Grey called attention to false promises as well, noting the proposed revenues from slots increase each year, a jump that is not a reflection of inflation. According to Grey, the revenue promises have gone from $450 million to $500 million to $600 million over the past few years.

“Whatever it takes to get it through is what the number will become,” he said.

Grey also explained that over $2 billion would have to come out of the people’s pockets and into slot machines in order for that revenue to be reached.

Increase in crime and a decrease in local economy was also highlighted at the rally.

The Harrison Group’s Ruth Waters, originally from Wildwood, N.J., pointed out the rapid increase in businesses that closed in Atlantic City when gambling came to town. She also noted the subsequent change in tourists and demographics. According to the NCALG, the per capita crime in Atlantic City jumped from 50th in the nation to first.

Aaron Meisner of Stop Slots Maryland noted that the turnout was as expected with nearly 1,000 people coming out to the Upper Marlboro rally and a few dozen turning up for the other rallies.

“What I observe about slots events is that they really turn out people as you have imminent danger,” Meisner said, explaining that until a bill is released from Governor Martin O’Malley, outlining where slots may land, people don’t know what kind of danger their communities are in. Meisner pointed out that once the bill is released a massive mobilization of people is expected to follow.

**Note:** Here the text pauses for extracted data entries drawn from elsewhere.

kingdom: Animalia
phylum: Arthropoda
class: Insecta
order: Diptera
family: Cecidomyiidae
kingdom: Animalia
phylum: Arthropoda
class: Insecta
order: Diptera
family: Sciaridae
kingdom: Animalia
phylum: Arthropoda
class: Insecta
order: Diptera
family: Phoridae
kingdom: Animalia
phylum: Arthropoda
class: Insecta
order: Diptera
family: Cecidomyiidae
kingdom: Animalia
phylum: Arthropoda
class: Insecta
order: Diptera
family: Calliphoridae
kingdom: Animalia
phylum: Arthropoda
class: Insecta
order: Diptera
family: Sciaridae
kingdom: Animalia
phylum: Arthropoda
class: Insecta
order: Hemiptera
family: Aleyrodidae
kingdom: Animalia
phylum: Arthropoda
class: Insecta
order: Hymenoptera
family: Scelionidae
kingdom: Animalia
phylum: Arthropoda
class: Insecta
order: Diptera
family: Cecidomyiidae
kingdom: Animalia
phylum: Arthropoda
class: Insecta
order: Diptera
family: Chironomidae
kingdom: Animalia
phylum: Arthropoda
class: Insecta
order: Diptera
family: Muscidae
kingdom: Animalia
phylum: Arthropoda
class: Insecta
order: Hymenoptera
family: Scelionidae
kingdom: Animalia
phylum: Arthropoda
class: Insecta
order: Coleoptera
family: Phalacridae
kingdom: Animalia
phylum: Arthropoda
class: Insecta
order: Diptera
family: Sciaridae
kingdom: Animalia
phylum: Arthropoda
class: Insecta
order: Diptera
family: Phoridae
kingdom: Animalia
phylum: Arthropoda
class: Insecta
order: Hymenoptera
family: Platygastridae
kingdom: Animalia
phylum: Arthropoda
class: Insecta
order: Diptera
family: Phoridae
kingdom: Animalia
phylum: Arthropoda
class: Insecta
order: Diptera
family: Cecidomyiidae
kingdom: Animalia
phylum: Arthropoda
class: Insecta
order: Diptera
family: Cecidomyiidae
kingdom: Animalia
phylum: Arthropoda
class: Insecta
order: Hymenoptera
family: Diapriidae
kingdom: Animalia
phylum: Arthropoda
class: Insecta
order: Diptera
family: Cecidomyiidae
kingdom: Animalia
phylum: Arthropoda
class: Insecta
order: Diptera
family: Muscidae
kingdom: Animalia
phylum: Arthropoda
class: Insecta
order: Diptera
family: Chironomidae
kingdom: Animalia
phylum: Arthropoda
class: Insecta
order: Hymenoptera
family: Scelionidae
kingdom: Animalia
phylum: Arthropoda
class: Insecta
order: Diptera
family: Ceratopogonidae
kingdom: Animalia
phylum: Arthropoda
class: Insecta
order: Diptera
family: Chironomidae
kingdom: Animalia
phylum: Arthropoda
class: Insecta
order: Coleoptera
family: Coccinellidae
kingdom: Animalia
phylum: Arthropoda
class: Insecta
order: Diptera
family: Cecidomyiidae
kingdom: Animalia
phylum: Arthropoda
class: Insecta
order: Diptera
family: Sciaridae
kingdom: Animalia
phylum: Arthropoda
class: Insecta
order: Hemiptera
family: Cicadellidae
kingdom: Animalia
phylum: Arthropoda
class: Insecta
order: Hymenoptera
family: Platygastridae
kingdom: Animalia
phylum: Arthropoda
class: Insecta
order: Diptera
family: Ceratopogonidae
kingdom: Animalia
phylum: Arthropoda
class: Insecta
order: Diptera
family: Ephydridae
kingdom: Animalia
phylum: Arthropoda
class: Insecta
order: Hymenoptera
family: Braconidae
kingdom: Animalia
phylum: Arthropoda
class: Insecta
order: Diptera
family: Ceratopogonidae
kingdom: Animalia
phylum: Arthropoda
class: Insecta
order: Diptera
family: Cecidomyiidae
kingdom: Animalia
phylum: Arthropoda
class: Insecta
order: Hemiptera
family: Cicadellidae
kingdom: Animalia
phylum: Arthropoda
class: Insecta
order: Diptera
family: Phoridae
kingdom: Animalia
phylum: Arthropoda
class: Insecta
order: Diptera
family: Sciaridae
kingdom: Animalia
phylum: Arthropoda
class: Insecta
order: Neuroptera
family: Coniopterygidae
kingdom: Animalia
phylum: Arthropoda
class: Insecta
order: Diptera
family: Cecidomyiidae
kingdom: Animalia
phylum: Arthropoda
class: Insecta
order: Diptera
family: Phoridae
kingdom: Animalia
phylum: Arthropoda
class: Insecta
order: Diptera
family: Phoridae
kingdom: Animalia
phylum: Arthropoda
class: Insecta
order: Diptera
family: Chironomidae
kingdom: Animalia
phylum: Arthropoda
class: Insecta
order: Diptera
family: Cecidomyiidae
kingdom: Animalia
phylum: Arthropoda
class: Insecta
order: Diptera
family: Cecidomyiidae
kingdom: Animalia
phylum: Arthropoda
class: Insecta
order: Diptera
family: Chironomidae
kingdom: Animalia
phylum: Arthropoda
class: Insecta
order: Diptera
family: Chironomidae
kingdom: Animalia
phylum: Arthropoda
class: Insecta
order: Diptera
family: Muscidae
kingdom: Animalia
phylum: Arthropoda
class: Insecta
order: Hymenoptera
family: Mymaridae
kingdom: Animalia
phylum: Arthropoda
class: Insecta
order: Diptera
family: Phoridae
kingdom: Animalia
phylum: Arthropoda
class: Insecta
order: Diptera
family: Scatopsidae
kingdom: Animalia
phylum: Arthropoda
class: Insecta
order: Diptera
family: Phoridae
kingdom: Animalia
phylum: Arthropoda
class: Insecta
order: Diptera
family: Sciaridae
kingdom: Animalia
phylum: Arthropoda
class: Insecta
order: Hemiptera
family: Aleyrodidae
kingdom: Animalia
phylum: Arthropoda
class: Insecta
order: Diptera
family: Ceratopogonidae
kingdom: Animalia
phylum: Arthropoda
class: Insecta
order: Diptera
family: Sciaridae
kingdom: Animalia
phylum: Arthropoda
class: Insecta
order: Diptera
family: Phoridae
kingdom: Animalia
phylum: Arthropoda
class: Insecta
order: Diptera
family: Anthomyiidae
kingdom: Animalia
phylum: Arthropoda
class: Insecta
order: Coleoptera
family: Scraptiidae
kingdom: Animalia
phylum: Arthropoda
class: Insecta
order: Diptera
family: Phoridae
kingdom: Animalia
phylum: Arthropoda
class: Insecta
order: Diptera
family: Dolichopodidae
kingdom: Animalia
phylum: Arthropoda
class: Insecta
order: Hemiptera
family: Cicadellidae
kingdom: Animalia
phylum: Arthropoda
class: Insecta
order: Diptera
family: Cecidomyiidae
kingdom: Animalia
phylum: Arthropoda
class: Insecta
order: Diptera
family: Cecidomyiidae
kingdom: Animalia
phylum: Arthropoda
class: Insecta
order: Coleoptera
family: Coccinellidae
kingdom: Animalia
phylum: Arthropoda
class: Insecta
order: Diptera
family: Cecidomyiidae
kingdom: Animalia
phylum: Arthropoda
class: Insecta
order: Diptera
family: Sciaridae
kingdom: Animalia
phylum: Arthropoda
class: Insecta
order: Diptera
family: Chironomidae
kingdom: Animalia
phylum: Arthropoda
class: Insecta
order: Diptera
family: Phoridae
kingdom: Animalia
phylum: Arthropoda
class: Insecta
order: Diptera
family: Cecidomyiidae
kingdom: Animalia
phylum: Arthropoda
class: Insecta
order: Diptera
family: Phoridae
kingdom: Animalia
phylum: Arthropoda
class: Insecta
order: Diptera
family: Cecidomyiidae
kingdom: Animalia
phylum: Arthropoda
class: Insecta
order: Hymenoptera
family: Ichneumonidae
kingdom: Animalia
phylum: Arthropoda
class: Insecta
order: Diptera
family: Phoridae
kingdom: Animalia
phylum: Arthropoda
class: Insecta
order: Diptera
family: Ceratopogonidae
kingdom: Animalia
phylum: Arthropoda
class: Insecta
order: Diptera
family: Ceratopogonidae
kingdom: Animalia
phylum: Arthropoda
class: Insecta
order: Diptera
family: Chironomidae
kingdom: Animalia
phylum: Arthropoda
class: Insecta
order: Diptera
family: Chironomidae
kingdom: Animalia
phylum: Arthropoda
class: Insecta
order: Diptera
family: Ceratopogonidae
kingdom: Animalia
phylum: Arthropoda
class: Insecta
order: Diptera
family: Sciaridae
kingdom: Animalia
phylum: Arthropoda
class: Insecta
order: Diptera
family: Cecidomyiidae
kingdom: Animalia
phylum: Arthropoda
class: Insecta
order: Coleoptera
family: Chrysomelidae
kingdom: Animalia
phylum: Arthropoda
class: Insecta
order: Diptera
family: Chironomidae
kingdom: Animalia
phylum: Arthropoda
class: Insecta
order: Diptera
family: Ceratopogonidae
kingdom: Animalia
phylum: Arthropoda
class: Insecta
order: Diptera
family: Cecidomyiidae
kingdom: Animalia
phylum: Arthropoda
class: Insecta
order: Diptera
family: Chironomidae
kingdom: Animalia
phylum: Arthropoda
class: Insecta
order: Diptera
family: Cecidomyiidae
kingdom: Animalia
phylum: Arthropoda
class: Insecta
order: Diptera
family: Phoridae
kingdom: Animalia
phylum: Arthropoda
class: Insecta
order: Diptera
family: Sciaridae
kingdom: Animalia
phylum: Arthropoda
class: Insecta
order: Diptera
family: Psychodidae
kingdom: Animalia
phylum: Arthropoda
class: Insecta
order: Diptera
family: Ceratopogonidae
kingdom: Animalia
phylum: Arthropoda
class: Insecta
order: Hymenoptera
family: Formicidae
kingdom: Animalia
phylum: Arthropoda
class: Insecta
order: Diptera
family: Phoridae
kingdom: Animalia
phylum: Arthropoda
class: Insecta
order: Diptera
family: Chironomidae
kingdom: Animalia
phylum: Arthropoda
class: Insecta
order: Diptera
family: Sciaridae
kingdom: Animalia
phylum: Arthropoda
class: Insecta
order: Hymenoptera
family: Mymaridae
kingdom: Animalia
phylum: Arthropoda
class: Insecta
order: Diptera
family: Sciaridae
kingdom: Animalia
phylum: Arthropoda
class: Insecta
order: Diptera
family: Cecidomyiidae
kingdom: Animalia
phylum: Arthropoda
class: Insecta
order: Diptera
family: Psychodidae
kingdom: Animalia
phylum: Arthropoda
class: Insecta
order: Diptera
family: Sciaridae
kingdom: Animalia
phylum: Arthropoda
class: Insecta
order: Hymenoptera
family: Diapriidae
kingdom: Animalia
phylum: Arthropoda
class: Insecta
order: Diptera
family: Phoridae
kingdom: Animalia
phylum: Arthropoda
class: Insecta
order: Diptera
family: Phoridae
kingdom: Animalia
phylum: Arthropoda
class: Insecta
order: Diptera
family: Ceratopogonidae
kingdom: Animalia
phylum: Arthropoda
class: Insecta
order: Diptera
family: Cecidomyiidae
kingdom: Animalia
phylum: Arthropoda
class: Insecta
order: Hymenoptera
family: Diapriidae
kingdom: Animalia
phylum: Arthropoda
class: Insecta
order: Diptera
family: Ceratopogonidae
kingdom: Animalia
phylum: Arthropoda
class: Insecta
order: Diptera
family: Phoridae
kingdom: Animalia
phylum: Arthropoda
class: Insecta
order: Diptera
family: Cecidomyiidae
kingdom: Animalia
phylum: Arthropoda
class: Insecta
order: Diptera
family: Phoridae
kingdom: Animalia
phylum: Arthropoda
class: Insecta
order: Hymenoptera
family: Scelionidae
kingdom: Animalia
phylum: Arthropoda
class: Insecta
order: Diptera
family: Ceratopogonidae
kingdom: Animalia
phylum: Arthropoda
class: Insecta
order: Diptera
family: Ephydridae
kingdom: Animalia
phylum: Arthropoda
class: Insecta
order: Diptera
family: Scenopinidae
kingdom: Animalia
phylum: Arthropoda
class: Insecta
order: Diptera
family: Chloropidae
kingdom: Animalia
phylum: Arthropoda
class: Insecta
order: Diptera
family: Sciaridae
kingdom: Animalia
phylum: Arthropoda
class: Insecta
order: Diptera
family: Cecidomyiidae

Overall, Meisner was pleased with the rallies, saying, “The idea behind the slots rallies is to demonstrate that there is opposition that spans the state from the Boardwalks of Ocean City out to the fields of Cumberland.”

Ocean City Chamber of Commerce Executive Director Melanie Pursel was also pleased with the Ocean City rally, saying, “I thought that the rally was a success.  To bring together the business and faith based community as a united front is immeasurable.”